The issue cropped up before a bench headed by Chief Justice S A Bobde which was hearing a plea filed by Rajya Sabha MP Binoy Viswam seeking direction to the Reserve Bank of India (RBI) for framing regulation to ensure that data collected on UPI platforms is not exploited or used in any manner other than for processing payments.

An allegation is that WhatsApp data can be hacked by a software called Pegasus, the bench, also comprising Justices A S Bopanna and V Ramasubramanian, told senior advocate Kapil Sibal, who was appearing for WhatsApp.

Sibal said these are all allegations. None of them are correct.

WhatsApp had said last year that it was suing an Israeli surveillance firm that is reportedly behind the technology that helped unnamed entities' spies to hack into phones of roughly 1,400 users.

During the hearing conducted through video-conferencing on Monday, senior advocate Krishnan Venugopal, appearing for Viswam, told the bench that RBI has filed an affidavit in the matter and the National Payments Corporation of India (NPCI) should also make its stand clear in the matter.

Additional safeguards should be there. WhatsApp's security is not up to the mark and the third point is of data localisation. Data is being shared by companies like Facebook, WhatsApp and Amazon. This is a breach of privacy. All the data are being shared in violation of the NPCI norms, Venugopal said.

He referred to the Pegasus controversy and said that WhatsApp's data can be hacked by the spyware.

The counsel appearing for NPCI said that he would file an affidavit in the matter.

The bench has posted the matter for further hearing in the fourth week of January.

On October 15, the apex court had sought responses from the Centre, RBI, NPCI and others including Google Inc, Facebook Inc, WhatsApp and Amazon Inc on the plea.

Viswam, the Communist Party of India (CPI) leader, has sought a direction to the RBI and the NPCI to ensure that data collected on Unified Payments Interface (UPI) platforms is not shared with their parent company or any other third party under any circumstances.

In India, the UPI payments system is being regulated and supervised by Respondent no. 1 (RBI) and Respondent no. 2 (NPCI), however the RBI and the NPCI instead of fulfilling their statutory obligations and protecting and securing the sensitive data of users are compromising the interest of the Indian users by allowing the non-compliant foreign entities to operate its payment services in India, the plea has alleged.

The RBI and NPCI have permitted the three members of Big Four Tech Giants' i.e. Amazon, Google and Facebook/WhatsApp (Beta phase) to participate in the UPI ecosystem without much scrutiny and in spite of blatant violations of UPI guidelines and RBI regulations, it has claimed.

The plea has alleged that this conduct of RBI and NPCI put the sensitive financial data of Indian users at huge risks, especially when these entities have been continuously accused of abusing dominance and compromising data, among other things.

It has further sought a direction that RBI and NPCI should ensure that WhatsApp is not permitted to launch full scale operations of WhatsApp Pay' in India without fulfilling all legal compliances to the satisfaction of the court regarding requisite regulatory compliances.

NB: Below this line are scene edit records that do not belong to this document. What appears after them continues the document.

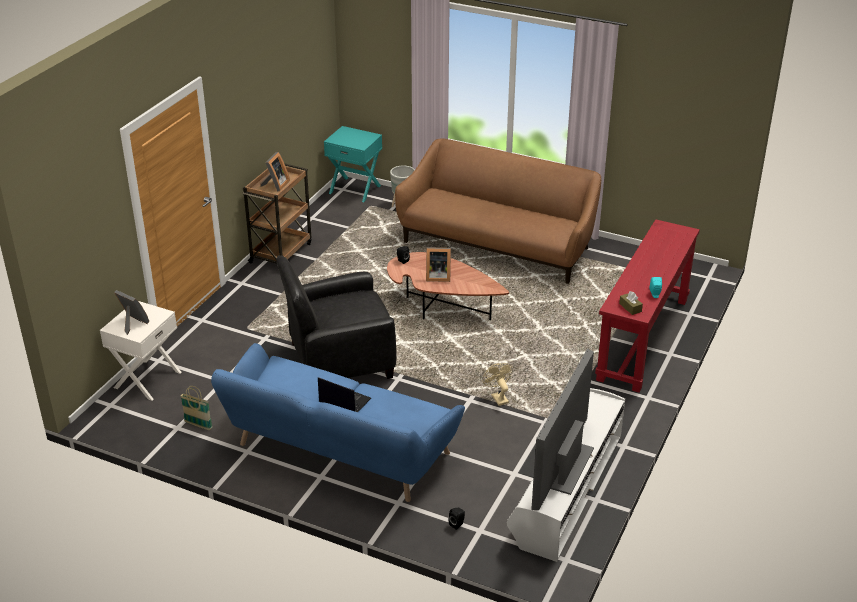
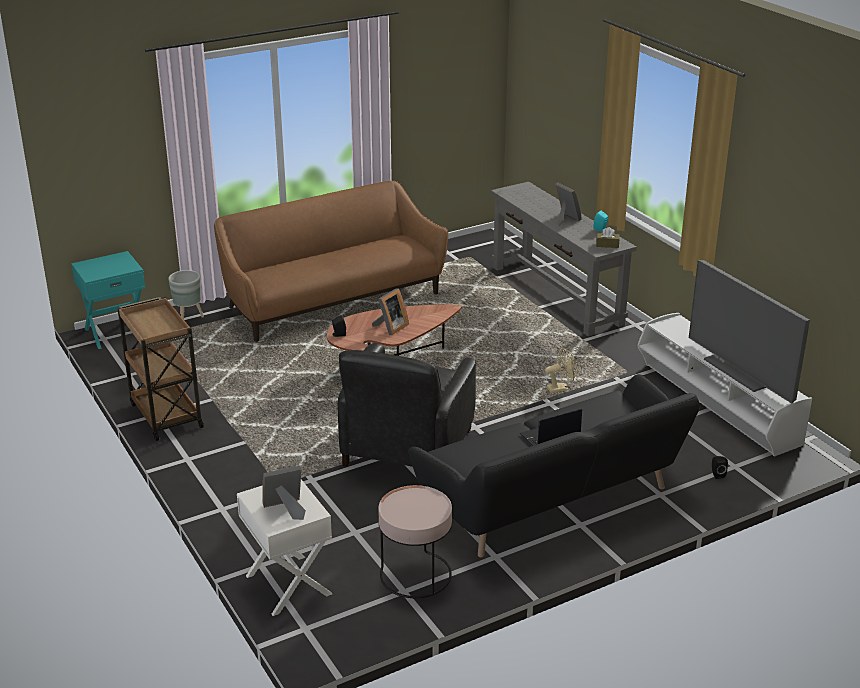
camera: 55 degrees left, 5 degrees down
(198, 425) = (415, 575): basket -> pink side table
(276, 185) = (159, 325): picture frame -> picture frame (565, 219)
(338, 452) = (553, 501): blue sofa -> black sofa
(498, 397) = (561, 388): beige fan -> beige fan turned 150 degrees clockwise
(643, 339) = (556, 295): red console table -> grey console table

It said that in April 2018, the RBI, with a view to secure the data of Indian users, had issued a circular directing all system providers to ensure that entire data relating to payment systems operated by them are stored in systems only in India and they were asked to ensure compliance by October 15, 2018.

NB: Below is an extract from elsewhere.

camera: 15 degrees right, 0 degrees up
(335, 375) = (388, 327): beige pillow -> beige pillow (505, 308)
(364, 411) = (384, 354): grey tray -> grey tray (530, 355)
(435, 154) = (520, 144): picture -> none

The plea claimed that later, the RBI toned down the April 2018 circular by issuing Frequently Asked Questions (FAQs) and permitted processing of all payment transaction abroad, including domestic transactions.

In the said FAQ it was clarified that in cases of data processing done abroad, the data should be deleted from the systems abroad and brought back to India within 24 hours, the plea said.

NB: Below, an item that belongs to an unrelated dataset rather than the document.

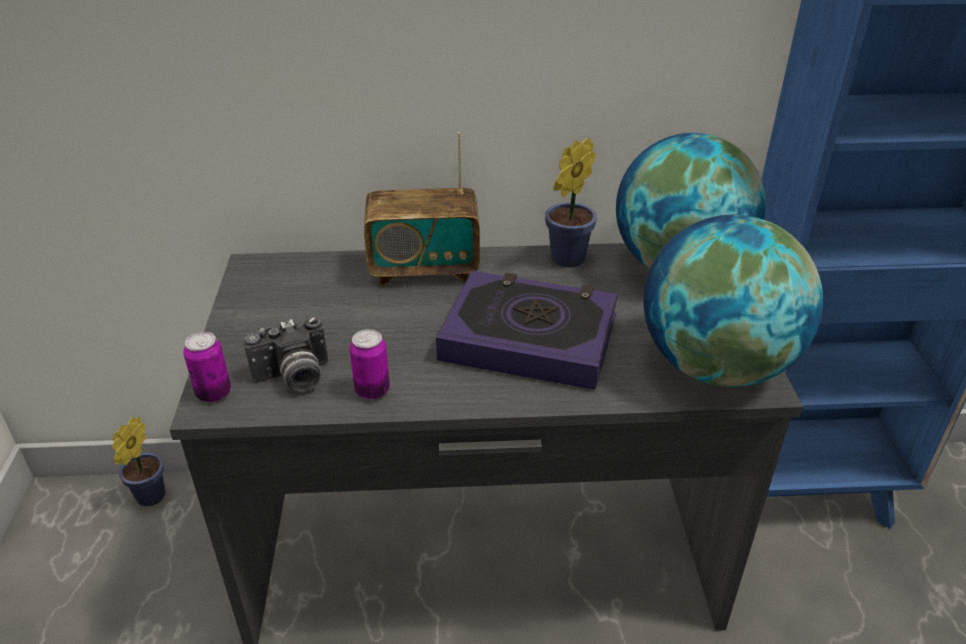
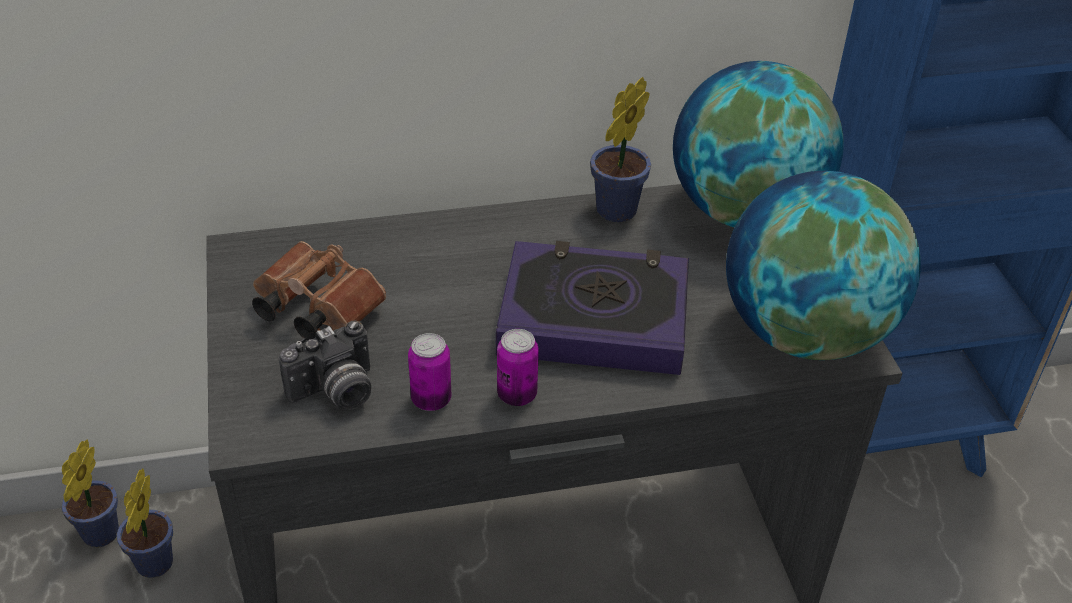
camera: 10 degrees left, 5 degrees up
(182, 527) = (152, 567): none -> potted plant
(213, 393) = (246, 421): can -> can (517, 395)
(297, 312) = (314, 308): none -> brown binoculars
(424, 269) = (451, 238): radio -> none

It has sought the apex court's direction to declare the FAQ dated June 26, 2019 issued by the RBI as ultra vires to the circular dated April 6, 2018.

It alleged that Google and Facebook already have access to immense personal data of millions of Indian users and if they are permitted to collect unrestricted financial data of Indian users while operating at the UPI platform, the same would give them draconian control over sensitive Indian data.